Le interviste a 1400 CISO in tutto il mondo, fra cui l’Italia, mettono in luce diversi problemi di approccio alla sicurezza informatica. Ecco su che cosa bisogna lavorare.
Autore: Redazione SecurityOpenLab
Quali sono le minacce più temute dai CISO, quali ritengono di poter gestire meglio, che cosa pensano dei dipendenti e qual è il rapporto di questi professionisti con i board aziendali? Sono alcune delle domande al centro del report Voice of the CISO condotto da Proofpoint, intervistando 1.400 professionisti di 14 Paesi, Italia compresa. Nel 2021 erano impiegati nel ruolo di CISO in diversi settori industriali, in imprese con un minimo 200 dipendenti.
Si tratta di un documento importante, perché sviluppa e aiuta a sondare a fondo alcuni dei temi più centrali della cybersecurity moderna. In un incontro con la stampa hanno presentato i dati più importanti Andrew Rose, Resident CISO EMEA, Luca Maiocchi, country manager, e Antonio Ieranò, Evangelist-Cyber Security Strategy & Senior SE di Proofpoint.
Uno degli elementi che emerge in maniera preponderante è la percezione del rischio. Un concetto legato a doppio filo con la cultura cyber e di security dei Paesi, con la dimensione dell’azienda e del settore in cui opera. In particolare, Luca Maiocchi e Antonio Ieranò hanno ribadito più volte nel corso della presentazione che maggiore è la maturità informatica del Paese, maggiori sono l’attenzione e la sensibilità verso la cyber security.
Si capisce subito dalla prima domanda, in cui è stato chiesto ai CISO se ritenessero che la propria azienda fosse a rischio di un attacco informatico. Francia, Canada, Australia e Singapore esprimono la percezione maggiore. Maiocchi ricorda che l’agenzia di cybersicurezza nazionale francese (ANSSI) è nata nel 2009, il suo alter ego italiano (Agenzia per la Cybersicurezza Nazionale – ACN) è stata fondata nel 2021.

## [Righe di dati]

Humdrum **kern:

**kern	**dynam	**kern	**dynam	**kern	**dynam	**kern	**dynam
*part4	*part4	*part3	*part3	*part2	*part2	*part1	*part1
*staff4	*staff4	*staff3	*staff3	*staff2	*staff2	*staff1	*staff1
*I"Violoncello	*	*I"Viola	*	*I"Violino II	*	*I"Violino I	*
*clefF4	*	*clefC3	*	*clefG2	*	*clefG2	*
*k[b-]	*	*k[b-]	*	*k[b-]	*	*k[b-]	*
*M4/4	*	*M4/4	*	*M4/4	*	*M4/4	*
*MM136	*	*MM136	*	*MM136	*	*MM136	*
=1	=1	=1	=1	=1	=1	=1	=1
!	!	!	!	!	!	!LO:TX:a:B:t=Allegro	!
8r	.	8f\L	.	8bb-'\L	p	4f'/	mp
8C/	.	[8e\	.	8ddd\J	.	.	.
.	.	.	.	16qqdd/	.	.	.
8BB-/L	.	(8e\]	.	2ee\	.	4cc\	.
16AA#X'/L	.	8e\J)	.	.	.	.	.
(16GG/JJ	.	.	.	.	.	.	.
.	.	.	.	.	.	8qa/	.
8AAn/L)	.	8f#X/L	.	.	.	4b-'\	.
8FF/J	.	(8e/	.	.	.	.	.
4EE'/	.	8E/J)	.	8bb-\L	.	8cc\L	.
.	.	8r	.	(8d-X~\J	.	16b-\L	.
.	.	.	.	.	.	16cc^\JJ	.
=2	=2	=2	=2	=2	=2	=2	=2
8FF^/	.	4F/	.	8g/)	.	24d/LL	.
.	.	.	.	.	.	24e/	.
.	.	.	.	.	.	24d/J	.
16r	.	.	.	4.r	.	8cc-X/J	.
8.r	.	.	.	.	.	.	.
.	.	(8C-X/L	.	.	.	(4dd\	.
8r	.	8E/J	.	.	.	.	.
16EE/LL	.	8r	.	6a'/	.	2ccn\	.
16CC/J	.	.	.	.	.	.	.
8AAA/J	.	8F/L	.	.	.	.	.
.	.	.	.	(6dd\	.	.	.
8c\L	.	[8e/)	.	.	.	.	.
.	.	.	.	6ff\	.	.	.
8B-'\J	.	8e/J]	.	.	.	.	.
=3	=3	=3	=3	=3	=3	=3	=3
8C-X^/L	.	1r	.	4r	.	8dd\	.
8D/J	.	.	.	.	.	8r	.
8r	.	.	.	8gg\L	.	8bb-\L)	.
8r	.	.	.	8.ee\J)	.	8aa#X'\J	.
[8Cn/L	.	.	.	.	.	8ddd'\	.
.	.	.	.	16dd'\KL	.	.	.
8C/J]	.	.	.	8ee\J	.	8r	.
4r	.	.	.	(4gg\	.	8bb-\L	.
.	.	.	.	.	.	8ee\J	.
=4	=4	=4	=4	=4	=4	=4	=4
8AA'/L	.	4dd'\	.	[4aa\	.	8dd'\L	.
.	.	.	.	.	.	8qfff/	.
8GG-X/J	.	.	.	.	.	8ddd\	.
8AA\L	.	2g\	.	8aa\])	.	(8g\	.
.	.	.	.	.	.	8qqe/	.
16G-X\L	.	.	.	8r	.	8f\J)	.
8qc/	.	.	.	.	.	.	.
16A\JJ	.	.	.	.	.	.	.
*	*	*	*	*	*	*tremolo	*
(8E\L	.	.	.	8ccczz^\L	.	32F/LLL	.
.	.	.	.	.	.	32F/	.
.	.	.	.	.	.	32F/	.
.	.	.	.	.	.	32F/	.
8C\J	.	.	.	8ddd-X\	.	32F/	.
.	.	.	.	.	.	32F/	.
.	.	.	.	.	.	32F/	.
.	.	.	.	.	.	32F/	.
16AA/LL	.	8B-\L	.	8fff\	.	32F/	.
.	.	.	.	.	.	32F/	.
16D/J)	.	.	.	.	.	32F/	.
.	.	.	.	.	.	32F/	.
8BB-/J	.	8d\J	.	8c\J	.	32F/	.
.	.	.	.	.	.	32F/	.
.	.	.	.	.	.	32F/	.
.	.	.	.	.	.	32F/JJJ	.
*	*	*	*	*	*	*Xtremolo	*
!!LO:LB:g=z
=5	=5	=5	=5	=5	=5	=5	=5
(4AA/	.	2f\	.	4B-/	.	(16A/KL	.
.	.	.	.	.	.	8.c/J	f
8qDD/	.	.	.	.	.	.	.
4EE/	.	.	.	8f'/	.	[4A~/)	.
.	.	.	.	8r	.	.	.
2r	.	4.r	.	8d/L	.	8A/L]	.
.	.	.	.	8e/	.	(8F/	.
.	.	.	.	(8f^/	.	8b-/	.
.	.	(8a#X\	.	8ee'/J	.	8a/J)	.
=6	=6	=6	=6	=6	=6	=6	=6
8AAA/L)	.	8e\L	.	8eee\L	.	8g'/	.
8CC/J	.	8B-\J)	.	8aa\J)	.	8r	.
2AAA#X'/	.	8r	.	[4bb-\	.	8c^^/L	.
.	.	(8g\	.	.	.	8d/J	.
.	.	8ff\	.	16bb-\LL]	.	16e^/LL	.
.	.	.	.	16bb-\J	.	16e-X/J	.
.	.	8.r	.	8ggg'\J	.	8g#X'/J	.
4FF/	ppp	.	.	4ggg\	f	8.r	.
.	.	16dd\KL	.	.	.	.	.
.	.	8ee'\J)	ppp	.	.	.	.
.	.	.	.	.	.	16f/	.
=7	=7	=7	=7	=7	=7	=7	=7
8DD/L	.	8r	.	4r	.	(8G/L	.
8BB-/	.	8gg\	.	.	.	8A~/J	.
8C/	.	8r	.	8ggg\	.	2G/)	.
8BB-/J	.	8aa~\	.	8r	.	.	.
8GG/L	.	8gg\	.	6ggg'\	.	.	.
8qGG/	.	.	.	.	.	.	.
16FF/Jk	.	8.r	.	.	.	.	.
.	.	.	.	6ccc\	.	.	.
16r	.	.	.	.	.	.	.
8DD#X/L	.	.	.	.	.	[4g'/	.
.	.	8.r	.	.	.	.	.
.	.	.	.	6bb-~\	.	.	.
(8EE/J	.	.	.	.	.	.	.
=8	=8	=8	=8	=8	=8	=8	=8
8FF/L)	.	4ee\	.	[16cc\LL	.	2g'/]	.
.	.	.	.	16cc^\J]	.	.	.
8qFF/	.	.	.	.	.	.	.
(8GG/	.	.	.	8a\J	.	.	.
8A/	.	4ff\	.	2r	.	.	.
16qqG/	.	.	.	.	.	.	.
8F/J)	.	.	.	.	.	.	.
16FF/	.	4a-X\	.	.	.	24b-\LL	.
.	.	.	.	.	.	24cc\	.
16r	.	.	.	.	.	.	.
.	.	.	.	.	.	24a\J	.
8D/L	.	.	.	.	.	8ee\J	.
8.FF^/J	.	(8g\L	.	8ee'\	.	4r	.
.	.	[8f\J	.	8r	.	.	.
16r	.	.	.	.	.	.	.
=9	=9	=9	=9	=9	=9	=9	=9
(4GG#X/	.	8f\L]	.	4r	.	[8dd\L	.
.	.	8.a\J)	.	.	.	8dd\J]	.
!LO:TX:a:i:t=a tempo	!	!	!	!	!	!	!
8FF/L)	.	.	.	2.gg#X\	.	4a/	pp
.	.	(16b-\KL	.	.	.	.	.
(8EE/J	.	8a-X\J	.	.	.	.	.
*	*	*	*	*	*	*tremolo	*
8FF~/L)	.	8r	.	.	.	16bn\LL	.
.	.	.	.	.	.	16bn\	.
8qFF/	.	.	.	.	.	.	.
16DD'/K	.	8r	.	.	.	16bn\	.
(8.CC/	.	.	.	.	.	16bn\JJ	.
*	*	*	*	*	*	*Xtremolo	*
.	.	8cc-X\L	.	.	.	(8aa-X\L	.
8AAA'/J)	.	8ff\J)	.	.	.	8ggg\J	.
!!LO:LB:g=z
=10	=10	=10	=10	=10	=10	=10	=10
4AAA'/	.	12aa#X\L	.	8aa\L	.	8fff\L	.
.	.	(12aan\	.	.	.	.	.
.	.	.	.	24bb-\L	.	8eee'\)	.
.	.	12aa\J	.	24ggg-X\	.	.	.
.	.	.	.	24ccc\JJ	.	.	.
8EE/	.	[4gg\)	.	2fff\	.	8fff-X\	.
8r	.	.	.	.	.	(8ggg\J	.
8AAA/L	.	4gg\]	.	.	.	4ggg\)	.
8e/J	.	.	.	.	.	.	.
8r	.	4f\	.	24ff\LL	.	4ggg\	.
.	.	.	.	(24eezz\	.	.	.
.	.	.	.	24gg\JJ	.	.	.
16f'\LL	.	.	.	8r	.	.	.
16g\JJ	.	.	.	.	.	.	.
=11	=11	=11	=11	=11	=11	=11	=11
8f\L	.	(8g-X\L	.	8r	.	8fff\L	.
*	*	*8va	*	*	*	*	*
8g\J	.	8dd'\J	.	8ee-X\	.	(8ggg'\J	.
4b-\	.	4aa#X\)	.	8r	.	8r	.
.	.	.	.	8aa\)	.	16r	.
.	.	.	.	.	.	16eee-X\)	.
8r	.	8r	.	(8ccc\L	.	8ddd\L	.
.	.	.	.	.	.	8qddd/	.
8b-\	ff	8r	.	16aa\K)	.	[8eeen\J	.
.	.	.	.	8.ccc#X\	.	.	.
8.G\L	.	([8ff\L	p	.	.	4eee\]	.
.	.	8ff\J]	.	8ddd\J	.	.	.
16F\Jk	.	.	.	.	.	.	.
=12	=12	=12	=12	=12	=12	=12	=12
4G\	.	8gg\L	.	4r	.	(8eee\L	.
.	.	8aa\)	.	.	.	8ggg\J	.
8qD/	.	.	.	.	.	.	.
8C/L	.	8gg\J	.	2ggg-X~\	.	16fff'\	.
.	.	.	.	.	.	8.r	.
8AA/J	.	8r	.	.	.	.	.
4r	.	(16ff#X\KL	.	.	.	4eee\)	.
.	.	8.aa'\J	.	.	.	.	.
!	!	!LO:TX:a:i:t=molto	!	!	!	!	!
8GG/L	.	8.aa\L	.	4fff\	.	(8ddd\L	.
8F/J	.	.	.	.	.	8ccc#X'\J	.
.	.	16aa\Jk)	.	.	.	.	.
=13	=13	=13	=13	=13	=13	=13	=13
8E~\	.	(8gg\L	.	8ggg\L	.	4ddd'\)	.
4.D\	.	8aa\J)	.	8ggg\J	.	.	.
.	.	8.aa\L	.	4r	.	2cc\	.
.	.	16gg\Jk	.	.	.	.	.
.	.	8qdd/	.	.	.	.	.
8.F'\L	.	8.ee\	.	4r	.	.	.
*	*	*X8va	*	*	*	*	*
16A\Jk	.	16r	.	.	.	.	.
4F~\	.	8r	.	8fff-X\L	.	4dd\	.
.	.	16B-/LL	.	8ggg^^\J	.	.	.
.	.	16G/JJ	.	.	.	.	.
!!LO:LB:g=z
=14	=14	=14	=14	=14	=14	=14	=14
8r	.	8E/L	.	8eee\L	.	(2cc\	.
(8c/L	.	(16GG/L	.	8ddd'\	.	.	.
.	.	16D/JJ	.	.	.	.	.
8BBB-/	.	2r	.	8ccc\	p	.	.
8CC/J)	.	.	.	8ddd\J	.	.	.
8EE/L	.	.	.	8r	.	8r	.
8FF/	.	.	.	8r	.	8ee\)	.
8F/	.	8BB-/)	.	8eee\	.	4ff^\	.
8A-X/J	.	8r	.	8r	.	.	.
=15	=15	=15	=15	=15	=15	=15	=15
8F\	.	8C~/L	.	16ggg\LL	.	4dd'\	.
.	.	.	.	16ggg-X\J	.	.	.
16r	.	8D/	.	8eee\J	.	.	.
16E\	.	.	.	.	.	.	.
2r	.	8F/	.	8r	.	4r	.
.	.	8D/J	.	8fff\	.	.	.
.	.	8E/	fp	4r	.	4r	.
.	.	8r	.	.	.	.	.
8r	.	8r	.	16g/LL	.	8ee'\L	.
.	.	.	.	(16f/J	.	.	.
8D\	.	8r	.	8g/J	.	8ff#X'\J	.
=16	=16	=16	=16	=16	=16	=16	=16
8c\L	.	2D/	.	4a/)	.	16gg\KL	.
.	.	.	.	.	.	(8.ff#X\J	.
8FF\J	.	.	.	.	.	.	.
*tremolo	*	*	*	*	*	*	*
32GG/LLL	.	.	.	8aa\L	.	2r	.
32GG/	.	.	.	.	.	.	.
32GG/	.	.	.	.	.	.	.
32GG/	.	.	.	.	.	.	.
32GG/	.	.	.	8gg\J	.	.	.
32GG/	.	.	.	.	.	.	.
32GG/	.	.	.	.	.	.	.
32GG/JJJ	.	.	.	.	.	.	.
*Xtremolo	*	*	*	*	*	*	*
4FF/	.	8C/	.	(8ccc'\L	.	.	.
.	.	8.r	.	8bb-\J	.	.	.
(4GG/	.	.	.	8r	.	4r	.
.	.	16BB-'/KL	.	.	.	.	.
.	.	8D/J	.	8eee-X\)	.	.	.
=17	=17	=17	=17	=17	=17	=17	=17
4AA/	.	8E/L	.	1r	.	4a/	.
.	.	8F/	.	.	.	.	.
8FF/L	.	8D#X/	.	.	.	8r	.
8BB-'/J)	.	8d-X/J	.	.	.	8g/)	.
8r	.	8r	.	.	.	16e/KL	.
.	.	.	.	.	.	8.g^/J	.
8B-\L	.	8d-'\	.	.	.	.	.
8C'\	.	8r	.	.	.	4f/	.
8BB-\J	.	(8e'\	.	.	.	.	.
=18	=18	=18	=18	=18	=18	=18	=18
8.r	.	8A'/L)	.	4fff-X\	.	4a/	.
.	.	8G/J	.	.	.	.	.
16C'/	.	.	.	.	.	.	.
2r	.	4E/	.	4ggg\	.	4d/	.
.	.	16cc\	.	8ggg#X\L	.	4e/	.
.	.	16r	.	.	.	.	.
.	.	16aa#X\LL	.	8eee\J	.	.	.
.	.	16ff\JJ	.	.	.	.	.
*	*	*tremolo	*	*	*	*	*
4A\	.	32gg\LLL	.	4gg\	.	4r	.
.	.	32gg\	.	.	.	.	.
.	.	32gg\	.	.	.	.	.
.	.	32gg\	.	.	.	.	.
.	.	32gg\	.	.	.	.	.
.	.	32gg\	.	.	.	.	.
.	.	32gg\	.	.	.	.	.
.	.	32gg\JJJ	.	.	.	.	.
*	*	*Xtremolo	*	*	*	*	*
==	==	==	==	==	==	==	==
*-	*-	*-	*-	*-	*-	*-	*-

## [Descrizione esercizio]
Ripeti parola per parola la parte dell'estratto che si apre con le parole contenenti "Autore: Redazione SecurityOpenLab" e si chiude con "minimo 200 dipendenti.".

## [Risposta]
Autore: Redazione SecurityOpenLab
Quali sono le minacce più temute dai CISO, quali ritengono di poter gestire meglio, che cosa pensano dei dipendenti e qual è il rapporto di questi professionisti con i board aziendali? Sono alcune delle domande al centro del report Voice of the CISO condotto da Proofpoint, intervistando 1.400 professionisti di 14 Paesi, Italia compresa. Nel 2021 erano impiegati nel ruolo di CISO in diversi settori industriali, in imprese con un minimo 200 dipendenti.